Let's swing the patient around and take a look at the skeleton from behind. One more time. Looking at the glenoid labrum, like we said, it's an O ring that keeps the head of the humerus well within the socket of the glenoid fossa.
From there, there's a neurovascular bundle that runs the gamut of the scapular notch through the spinoglenoid notch into the spinoglenoid groove. Of course, nerves are usually accompanied by its artery and veins. This is going to be important because if there is a tear of the glenoid labrum, there may be a giant cyst created known as the suprascapular cyst or ganglion, which may impinge on this neurovascular bundle, causing some denervation of the infraspinatus muscle in its accompanying tendon.
Let's look at the teres minor and the smallest of the rotator cuffs, and this is going to be the teres minor. It is largely a muscle and it's got very, it's very short tendon extent that inserts on the posterior most portion of the greater tuberosity.

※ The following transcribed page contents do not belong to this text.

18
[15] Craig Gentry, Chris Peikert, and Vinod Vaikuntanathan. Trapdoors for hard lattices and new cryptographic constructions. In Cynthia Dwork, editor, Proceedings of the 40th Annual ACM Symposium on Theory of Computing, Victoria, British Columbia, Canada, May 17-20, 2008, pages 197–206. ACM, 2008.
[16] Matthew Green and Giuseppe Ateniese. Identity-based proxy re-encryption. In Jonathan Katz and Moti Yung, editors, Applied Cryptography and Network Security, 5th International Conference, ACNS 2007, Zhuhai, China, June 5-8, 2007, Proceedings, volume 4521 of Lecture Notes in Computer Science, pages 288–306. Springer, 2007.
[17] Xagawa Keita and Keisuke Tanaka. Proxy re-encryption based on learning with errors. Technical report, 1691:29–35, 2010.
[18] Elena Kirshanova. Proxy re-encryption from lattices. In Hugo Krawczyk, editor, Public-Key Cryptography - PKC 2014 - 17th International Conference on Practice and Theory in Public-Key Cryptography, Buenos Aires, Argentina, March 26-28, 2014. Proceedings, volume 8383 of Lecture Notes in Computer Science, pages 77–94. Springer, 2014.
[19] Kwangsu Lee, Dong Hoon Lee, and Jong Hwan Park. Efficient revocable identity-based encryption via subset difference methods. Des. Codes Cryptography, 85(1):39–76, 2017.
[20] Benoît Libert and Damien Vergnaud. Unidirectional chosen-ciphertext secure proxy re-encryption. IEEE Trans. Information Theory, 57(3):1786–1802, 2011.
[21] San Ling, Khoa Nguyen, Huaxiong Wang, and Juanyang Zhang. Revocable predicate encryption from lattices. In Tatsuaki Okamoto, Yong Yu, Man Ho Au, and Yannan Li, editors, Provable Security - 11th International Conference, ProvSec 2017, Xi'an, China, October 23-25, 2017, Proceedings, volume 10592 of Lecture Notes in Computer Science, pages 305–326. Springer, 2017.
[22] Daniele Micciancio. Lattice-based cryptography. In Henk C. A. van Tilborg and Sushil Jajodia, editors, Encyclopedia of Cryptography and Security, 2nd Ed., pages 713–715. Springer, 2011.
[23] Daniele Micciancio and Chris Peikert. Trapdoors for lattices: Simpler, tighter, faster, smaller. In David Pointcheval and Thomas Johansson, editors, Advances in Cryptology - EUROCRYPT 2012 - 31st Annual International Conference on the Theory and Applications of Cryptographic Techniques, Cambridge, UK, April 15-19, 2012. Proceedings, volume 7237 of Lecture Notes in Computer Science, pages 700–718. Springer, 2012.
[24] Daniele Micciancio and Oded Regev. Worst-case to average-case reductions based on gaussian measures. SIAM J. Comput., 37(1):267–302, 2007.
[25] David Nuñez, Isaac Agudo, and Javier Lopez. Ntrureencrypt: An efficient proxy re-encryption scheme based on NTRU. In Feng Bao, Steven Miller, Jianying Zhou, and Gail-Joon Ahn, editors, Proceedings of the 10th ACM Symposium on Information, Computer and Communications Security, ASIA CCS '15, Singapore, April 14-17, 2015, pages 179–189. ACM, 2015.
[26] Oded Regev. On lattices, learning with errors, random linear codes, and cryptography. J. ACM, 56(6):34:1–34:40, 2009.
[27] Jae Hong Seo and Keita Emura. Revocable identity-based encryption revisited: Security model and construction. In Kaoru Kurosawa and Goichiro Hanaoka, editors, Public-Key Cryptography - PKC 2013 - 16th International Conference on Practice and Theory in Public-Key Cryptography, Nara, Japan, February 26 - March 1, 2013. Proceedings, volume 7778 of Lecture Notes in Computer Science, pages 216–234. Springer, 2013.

Below it, you'll see some other muscle groups, which are the triceps, and of course we can get to see the latissimus dorsi, but let's concern ourselves only right now with the rotator cuff. The teres minor is of course a part of the rotator cuff, and the one you've seen before was the supraspinatus, which as you could see inserted on the anterior portion.
Because we're doing a posterior approach, it appears that the infraspinatus will be a larger tendon, no doubt, however, that the rotator cuff is a conjoint tendon and that we only arbitrarily separate them in this illustration, much like what Dr. Vu wanted us to look at. So you have the supraspinatus, the infraspinatus, and the teres minor, but all of these is considered one unit and known as the rotator cuff.
Most of your patients might come in with referred pain to the deltoid muscle, and so we'd like to show how it overlies the rotator cuff. Of course, once there is some instability or weakness of the rotator cuff, much as the work is done by the deltoid muscle, therefore the referred pain that the patients will point to their deltoid muscle.
Aside from the deltoid muscle, one other muscle that gets overworked is going to be the trapezius, and so now we'd like to show you its relation to the shoulder and to the rotator cuff.
Remember that once you know the anatomy, please recall where the topographical sites are 'cause that is going to be the approach you're gonna be taking and where you're going to plant your transducer. From there, you begin to appreciate the exact skeletal anatomy, which will come out as grayscale images on your ultrasound.
Finally, remember that we are working with soft tissue structures, and once you have everything in place, then the soft tissue structure should be readily identified after you localize it by knowing about the bone anatomy and where to plant your transducer. On the topographical spot.